Information provided START

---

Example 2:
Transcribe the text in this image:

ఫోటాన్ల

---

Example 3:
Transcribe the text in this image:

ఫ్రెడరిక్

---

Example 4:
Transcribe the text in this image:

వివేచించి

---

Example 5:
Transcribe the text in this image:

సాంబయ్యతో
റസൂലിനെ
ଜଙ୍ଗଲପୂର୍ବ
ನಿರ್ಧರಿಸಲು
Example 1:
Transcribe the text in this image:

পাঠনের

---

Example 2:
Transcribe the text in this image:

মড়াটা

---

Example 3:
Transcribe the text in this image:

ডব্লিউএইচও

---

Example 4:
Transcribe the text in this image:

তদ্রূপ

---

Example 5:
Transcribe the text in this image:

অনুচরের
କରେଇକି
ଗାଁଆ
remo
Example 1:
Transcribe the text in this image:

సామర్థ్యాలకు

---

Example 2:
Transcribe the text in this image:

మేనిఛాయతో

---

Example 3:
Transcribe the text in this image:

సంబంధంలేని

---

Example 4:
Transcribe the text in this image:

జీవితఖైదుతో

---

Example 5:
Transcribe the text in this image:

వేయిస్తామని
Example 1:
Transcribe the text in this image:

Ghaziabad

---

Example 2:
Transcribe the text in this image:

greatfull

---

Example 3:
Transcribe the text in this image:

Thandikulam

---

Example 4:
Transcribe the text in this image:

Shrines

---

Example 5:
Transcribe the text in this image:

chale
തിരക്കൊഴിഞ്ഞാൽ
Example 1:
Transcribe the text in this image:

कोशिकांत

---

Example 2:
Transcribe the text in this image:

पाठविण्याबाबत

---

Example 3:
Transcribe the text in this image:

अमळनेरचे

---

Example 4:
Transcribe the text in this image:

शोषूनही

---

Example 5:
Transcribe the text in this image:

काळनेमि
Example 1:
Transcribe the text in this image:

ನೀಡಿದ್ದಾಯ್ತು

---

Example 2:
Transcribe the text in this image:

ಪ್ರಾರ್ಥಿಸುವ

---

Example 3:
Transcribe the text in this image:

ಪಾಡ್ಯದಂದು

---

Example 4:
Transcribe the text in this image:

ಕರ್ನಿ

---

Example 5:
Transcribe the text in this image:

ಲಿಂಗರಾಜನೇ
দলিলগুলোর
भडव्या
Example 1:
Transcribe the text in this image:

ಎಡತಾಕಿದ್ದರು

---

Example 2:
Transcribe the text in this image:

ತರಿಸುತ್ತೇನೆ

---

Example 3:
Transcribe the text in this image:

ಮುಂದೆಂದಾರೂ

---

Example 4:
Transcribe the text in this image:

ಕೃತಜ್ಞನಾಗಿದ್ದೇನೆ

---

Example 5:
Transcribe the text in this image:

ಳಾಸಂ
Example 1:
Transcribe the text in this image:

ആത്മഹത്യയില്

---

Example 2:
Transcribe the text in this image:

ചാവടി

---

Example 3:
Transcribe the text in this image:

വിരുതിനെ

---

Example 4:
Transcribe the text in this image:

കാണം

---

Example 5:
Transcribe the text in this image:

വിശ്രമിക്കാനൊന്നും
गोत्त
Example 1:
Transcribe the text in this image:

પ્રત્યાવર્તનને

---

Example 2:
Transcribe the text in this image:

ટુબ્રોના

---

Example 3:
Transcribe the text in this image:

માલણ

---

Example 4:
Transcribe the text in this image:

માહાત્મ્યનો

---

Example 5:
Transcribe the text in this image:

Information provided END

## Problem details
Give every entry once more, exactly as it reads.

## Solution to this task
---

Example 2:
Transcribe the text in this image:

ఫోటాన్ల

---

Example 3:
Transcribe the text in this image:

ఫ్రెడరిక్

---

Example 4:
Transcribe the text in this image:

వివేచించి

---

Example 5:
Transcribe the text in this image:

సాంబయ్యతో
റസൂലിനെ
ଜଙ୍ଗଲପୂର୍ବ
ನಿರ್ಧರಿಸಲು
Example 1:
Transcribe the text in this image:

পাঠনের

---

Example 2:
Transcribe the text in this image:

মড়াটা

---

Example 3:
Transcribe the text in this image:

ডব্লিউএইচও

---

Example 4:
Transcribe the text in this image:

তদ্রূপ

---

Example 5:
Transcribe the text in this image:

অনুচরের
କରେଇକି
ଗାଁଆ
remo
Example 1:
Transcribe the text in this image:

సామర్థ్యాలకు

---

Example 2:
Transcribe the text in this image:

మేనిఛాయతో

---

Example 3:
Transcribe the text in this image:

సంబంధంలేని

---

Example 4:
Transcribe the text in this image:

జీవితఖైదుతో

---

Example 5:
Transcribe the text in this image:

వేయిస్తామని
Example 1:
Transcribe the text in this image:

Ghaziabad

---

Example 2:
Transcribe the text in this image:

greatfull

---

Example 3:
Transcribe the text in this image:

Thandikulam

---

Example 4:
Transcribe the text in this image:

Shrines

---

Example 5:
Transcribe the text in this image:

chale
തിരക്കൊഴിഞ്ഞാൽ
Example 1:
Transcribe the text in this image:

कोशिकांत

---

Example 2:
Transcribe the text in this image:

पाठविण्याबाबत

---

Example 3:
Transcribe the text in this image:

अमळनेरचे

---

Example 4:
Transcribe the text in this image:

शोषूनही

---

Example 5:
Transcribe the text in this image:

काळनेमि
Example 1:
Transcribe the text in this image:

ನೀಡಿದ್ದಾಯ್ತು

---

Example 2:
Transcribe the text in this image:

ಪ್ರಾರ್ಥಿಸುವ

---

Example 3:
Transcribe the text in this image:

ಪಾಡ್ಯದಂದು

---

Example 4:
Transcribe the text in this image:

ಕರ್ನಿ

---

Example 5:
Transcribe the text in this image:

ಲಿಂಗರಾಜನೇ
দলিলগুলোর
भडव्या
Example 1:
Transcribe the text in this image:

ಎಡತಾಕಿದ್ದರು

---

Example 2:
Transcribe the text in this image:

ತರಿಸುತ್ತೇನೆ

---

Example 3:
Transcribe the text in this image:

ಮುಂದೆಂದಾರೂ

---

Example 4:
Transcribe the text in this image:

ಕೃತಜ್ಞನಾಗಿದ್ದೇನೆ

---

Example 5:
Transcribe the text in this image:

ಳಾಸಂ
Example 1:
Transcribe the text in this image:

ആത്മഹത്യയില്

---

Example 2:
Transcribe the text in this image:

ചാവടി

---

Example 3:
Transcribe the text in this image:

വിരുതിനെ

---

Example 4:
Transcribe the text in this image:

കാണം

---

Example 5:
Transcribe the text in this image:

വിശ്രമിക്കാനൊന്നും
गोत्त
Example 1:
Transcribe the text in this image:

પ્રત્યાવર્તનને

---

Example 2:
Transcribe the text in this image:

ટુબ્રોના

---

Example 3:
Transcribe the text in this image:

માલણ

---

Example 4:
Transcribe the text in this image:

માહાત્મ્યનો

---

Example 5:
Transcribe the text in this image:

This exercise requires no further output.